Publicado 14/04/2026 02:26

Os EUA atribuem ao Irã a responsabilidade de fazer avançar as negociações de paz

Insiste em obter o material nuclear iraniano e ameaça com uma mudança "radical" nas negociações caso Teerã não reabra totalmente o Estreito de Ormuz

1º de abril de 2026, Washington, Distrito de Columbia, EUA: O vice-presidente dos Estados Unidos, JD Vance, profere um discurso durante a cerimônia de posse de Colin McDonald como procurador-geral adjunto para o Combate à Fraude Nacional, no Edifício Exec
Europa Press/Contacto/Will Oliver - Pool via CNP

MADRID, 14 abr. (EUROPA PRESS) -

O vice-presidente dos Estados Unidos, JD Vance, afirmou nesta segunda-feira que a responsabilidade de dar o próximo passo nas negociações de paz com o Irã recai sobre Teerã, alegando que a delegação americana abandonou as Conversações de Islamabad sem acordo porque sua contraparte iraniana “teve que voltar” para “obter a aprovação” dos termos americanos.

“A bola está no campo do Irã”, declarou Vance em entrevista à rede Fox News, na qual garantiu que a delegação americana partiu da capital paquistanesa sem chegar a um acordo porque os enviados iranianos “não conseguiram chegar a um acordo e tiveram que voltar a Teerã, seja com o líder supremo (Mojtaba Jamenei) ou com outra pessoa para obter aprovação" sobre os termos propostos pelos Estados Unidos.

Além disso, o "número dois" do governo americano garantiu que a missão norte-americana deixou "clara" sua disposição de ser receptiva, mas também sua exigência de que "o material nuclear saia do país". “Gostaríamos de tomar posse dele”, esclareceu antes de afirmar que “esse material está enterrado” graças à ofensiva israelo-americana.
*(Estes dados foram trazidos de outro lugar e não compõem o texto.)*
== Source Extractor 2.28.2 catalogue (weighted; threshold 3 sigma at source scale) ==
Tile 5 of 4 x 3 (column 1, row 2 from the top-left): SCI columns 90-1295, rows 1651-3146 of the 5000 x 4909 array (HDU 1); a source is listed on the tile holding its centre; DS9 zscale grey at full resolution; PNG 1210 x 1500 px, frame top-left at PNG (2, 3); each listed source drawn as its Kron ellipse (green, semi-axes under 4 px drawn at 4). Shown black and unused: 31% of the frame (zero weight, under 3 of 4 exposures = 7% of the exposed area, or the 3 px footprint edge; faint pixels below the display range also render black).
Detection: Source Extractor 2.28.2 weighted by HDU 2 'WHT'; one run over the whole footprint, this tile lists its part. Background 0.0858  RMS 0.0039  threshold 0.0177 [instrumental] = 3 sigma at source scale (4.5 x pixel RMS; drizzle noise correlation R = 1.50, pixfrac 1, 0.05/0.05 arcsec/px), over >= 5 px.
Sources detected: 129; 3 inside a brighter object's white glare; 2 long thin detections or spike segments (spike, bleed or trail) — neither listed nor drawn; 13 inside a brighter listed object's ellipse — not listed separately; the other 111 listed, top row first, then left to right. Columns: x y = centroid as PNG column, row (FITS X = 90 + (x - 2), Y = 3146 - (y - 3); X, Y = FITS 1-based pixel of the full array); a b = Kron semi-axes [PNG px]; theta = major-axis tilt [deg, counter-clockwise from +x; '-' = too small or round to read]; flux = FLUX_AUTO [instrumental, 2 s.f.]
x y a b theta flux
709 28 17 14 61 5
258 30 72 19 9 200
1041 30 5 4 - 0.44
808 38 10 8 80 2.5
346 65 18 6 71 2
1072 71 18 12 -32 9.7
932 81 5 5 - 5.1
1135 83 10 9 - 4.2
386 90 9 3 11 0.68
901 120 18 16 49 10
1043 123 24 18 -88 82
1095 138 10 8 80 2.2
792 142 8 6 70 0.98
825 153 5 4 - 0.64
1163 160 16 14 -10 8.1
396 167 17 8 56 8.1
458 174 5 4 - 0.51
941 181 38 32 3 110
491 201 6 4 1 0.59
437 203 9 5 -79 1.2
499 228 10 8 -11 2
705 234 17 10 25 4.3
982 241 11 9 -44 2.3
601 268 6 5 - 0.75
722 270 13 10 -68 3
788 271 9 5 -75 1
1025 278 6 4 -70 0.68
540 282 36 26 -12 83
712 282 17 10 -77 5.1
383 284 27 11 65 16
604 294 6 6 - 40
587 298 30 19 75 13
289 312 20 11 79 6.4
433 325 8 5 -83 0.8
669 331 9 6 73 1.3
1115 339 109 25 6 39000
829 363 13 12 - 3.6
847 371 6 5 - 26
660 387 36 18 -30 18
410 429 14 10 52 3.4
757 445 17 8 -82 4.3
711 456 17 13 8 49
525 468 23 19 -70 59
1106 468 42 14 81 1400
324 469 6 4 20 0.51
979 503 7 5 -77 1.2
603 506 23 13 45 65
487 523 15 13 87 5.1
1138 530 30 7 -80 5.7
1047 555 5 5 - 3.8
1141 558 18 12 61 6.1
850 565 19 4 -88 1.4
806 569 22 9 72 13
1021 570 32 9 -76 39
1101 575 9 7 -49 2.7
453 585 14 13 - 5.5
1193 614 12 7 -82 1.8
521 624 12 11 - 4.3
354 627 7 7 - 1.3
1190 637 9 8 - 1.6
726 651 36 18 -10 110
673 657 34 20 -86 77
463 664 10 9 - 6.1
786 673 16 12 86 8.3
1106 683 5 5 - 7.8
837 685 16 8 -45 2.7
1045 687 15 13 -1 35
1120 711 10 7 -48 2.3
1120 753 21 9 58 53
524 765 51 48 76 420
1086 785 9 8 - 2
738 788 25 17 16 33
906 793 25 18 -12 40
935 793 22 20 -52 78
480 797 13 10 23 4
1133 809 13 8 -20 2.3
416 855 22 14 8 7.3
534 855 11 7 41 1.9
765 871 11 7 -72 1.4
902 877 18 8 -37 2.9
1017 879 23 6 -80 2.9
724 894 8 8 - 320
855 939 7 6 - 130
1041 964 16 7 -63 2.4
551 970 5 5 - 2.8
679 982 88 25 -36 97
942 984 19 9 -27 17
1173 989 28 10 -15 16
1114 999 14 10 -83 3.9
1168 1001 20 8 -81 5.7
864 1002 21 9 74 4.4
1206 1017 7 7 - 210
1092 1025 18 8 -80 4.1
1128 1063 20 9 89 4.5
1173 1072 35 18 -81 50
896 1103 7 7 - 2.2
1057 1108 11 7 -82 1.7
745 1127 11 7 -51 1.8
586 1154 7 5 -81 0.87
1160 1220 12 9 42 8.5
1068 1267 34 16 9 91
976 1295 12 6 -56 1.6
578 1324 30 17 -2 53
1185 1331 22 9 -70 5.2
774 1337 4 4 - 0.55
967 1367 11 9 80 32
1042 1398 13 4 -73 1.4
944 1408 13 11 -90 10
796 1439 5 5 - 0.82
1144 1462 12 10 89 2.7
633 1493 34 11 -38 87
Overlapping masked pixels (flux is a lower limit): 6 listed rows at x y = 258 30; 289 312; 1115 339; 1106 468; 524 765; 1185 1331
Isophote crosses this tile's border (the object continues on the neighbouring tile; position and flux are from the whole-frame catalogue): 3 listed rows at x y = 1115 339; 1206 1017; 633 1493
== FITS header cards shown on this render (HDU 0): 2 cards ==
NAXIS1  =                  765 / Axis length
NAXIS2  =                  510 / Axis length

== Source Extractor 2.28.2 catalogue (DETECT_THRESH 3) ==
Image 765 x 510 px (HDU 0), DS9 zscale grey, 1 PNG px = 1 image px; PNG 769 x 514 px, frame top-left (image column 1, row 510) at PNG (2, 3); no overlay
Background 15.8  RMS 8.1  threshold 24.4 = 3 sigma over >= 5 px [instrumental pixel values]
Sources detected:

“Se pensarmos a longo prazo, o presidente (Donald Trump) não quer que o próximo presidente, nem o seguinte, se preocupem com esse programa; por isso, queremos retirar esse material do país por completo para que os Estados Unidos tenham o controle. Essa é a prioridade número um”, afirmou, antes de destacar “alguns avanços” no segundo objetivo: “garantir que (o Irã) não tenha a capacidade de obter urânio enriquecido, que foi como eles chegaram tão perto de desenvolver armas nucleares anteriormente”.

Por outro lado, o vice-presidente norte-americano também exigiu a reabertura “total” do estreito de Ormuz, aspecto em que acusou a delegação iraniana de “tentar mudar as regras do jogo durante a negociação”, apesar de Teerã ter insistido que quem mudou suas exigências foi a equipe norte-americana.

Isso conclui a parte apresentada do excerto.